Copy the data below line for line, changing nothing.

***

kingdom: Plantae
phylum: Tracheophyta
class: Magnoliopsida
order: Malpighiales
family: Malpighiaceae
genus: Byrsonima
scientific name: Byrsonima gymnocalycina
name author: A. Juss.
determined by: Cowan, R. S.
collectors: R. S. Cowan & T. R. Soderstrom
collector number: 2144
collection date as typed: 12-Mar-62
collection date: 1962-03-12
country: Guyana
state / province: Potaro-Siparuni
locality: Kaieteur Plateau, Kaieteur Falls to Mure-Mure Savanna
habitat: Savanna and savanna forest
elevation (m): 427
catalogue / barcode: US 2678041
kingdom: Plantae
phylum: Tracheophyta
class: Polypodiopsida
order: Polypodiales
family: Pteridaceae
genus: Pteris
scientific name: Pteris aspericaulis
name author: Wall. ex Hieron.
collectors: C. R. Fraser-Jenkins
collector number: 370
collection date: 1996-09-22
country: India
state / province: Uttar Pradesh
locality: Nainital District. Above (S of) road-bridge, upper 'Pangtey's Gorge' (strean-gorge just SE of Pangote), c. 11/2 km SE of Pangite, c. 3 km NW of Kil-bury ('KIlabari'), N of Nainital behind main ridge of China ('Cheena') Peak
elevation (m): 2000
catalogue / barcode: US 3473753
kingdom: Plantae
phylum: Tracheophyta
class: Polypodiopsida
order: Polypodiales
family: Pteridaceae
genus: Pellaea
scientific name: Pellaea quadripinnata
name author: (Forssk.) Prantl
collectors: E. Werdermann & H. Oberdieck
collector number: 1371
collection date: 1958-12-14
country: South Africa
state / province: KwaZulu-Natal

***

◆ EXERCISE SOLUTION:
kingdom: Plantae
phylum: Tracheophyta
class: Magnoliopsida
order: Malpighiales
family: Malpighiaceae
genus: Byrsonima
scientific name: Byrsonima gymnocalycina
name author: A. Juss.
determined by: Cowan, R. S.
collectors: R. S. Cowan & T. R. Soderstrom
collector number: 2144
collection date as typed: 12-Mar-62
collection date: 1962-03-12
country: Guyana
state / province: Potaro-Siparuni
locality: Kaieteur Plateau, Kaieteur Falls to Mure-Mure Savanna
habitat: Savanna and savanna forest
elevation (m): 427
catalogue / barcode: US 2678041
kingdom: Plantae
phylum: Tracheophyta
class: Polypodiopsida
order: Polypodiales
family: Pteridaceae
genus: Pteris
scientific name: Pteris aspericaulis
name author: Wall. ex Hieron.
collectors: C. R. Fraser-Jenkins
collector number: 370
collection date: 1996-09-22
country: India
state / province: Uttar Pradesh
locality: Nainital District. Above (S of) road-bridge, upper 'Pangtey's Gorge' (strean-gorge just SE of Pangote), c. 11/2 km SE of Pangite, c. 3 km NW of Kil-bury ('KIlabari'), N of Nainital behind main ridge of China ('Cheena') Peak
elevation (m): 2000
catalogue / barcode: US 3473753
kingdom: Plantae
phylum: Tracheophyta
class: Polypodiopsida
order: Polypodiales
family: Pteridaceae
genus: Pellaea
scientific name: Pellaea quadripinnata
name author: (Forssk.) Prantl
collectors: E. Werdermann & H. Oberdieck
collector number: 1371
collection date: 1958-12-14
country: South Africa
state / province: KwaZulu-Natal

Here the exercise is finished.